━━━ Supplied material

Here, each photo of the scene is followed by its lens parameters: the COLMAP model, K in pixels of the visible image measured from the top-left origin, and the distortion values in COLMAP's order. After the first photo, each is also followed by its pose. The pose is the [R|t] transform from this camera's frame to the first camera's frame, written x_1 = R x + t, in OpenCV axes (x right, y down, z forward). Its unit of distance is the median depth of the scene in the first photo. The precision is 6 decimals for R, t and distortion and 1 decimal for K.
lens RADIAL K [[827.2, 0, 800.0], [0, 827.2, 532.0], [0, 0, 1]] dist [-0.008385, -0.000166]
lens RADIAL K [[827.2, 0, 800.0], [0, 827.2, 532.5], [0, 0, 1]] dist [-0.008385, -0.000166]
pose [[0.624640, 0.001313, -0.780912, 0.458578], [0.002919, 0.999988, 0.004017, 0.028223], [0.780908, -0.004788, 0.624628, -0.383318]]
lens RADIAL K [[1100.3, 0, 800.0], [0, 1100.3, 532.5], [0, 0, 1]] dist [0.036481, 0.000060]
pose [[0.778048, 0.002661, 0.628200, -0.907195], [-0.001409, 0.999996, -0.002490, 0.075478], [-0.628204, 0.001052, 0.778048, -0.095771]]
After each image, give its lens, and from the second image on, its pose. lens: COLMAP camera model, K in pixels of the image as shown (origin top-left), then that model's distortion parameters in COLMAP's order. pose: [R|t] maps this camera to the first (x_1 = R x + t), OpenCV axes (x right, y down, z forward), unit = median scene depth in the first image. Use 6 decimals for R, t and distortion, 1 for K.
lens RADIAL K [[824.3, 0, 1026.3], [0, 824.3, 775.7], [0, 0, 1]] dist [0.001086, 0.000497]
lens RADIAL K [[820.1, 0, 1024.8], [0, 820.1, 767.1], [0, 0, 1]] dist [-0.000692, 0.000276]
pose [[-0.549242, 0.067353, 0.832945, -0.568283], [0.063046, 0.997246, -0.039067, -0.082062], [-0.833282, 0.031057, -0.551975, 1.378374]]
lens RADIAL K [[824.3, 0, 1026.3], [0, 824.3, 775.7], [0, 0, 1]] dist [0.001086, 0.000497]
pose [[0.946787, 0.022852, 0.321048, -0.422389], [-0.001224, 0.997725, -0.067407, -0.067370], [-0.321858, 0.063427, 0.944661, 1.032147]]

━━━━━━

Retype all of the rows above character for character, keeping them in their original order.

Here, each photo of the scene is followed by its lens parameters: the COLMAP model, K in pixels of the visible image measured from the top-left origin, and the distortion values in COLMAP's order. After the first photo, each is also followed by its pose. The pose is the [R|t] transform from this camera's frame to the first camera's frame, written x_1 = R x + t, in OpenCV axes (x right, y down, z forward). Its unit of distance is the median depth of the scene in the first photo. The precision is 6 decimals for R, t and distortion and 1 decimal for K.
lens RADIAL K [[827.2, 0, 800.0], [0, 827.2, 532.0], [0, 0, 1]] dist [-0.008385, -0.000166]
lens RADIAL K [[827.2, 0, 800.0], [0, 827.2, 532.5], [0, 0, 1]] dist [-0.008385, -0.000166]
pose [[0.624640, 0.001313, -0.780912, 0.458578], [0.002919, 0.999988, 0.004017, 0.028223], [0.780908, -0.004788, 0.624628, -0.383318]]
lens RADIAL K [[1100.3, 0, 800.0], [0, 1100.3, 532.5], [0, 0, 1]] dist [0.036481, 0.000060]
pose [[0.778048, 0.002661, 0.628200, -0.907195], [-0.001409, 0.999996, -0.002490, 0.075478], [-0.628204, 0.001052, 0.778048, -0.095771]]
After each image, give its lens, and from the second image on, its pose. lens: COLMAP camera model, K in pixels of the image as shown (origin top-left), then that model's distortion parameters in COLMAP's order. pose: [R|t] maps this camera to the first (x_1 = R x + t), OpenCV axes (x right, y down, z forward), unit = median scene depth in the first image. Use 6 decimals for R, t and distortion, 1 for K.
lens RADIAL K [[824.3, 0, 1026.3], [0, 824.3, 775.7], [0, 0, 1]] dist [0.001086, 0.000497]
lens RADIAL K [[820.1, 0, 1024.8], [0, 820.1, 767.1], [0, 0, 1]] dist [-0.000692, 0.000276]
pose [[-0.549242, 0.067353, 0.832945, -0.568283], [0.063046, 0.997246, -0.039067, -0.082062], [-0.833282, 0.031057, -0.551975, 1.378374]]
lens RADIAL K [[824.3, 0, 1026.3], [0, 824.3, 775.7], [0, 0, 1]] dist [0.001086, 0.000497]
pose [[0.946787, 0.022852, 0.321048, -0.422389], [-0.001224, 0.997725, -0.067407, -0.067370], [-0.321858, 0.063427, 0.944661, 1.032147]]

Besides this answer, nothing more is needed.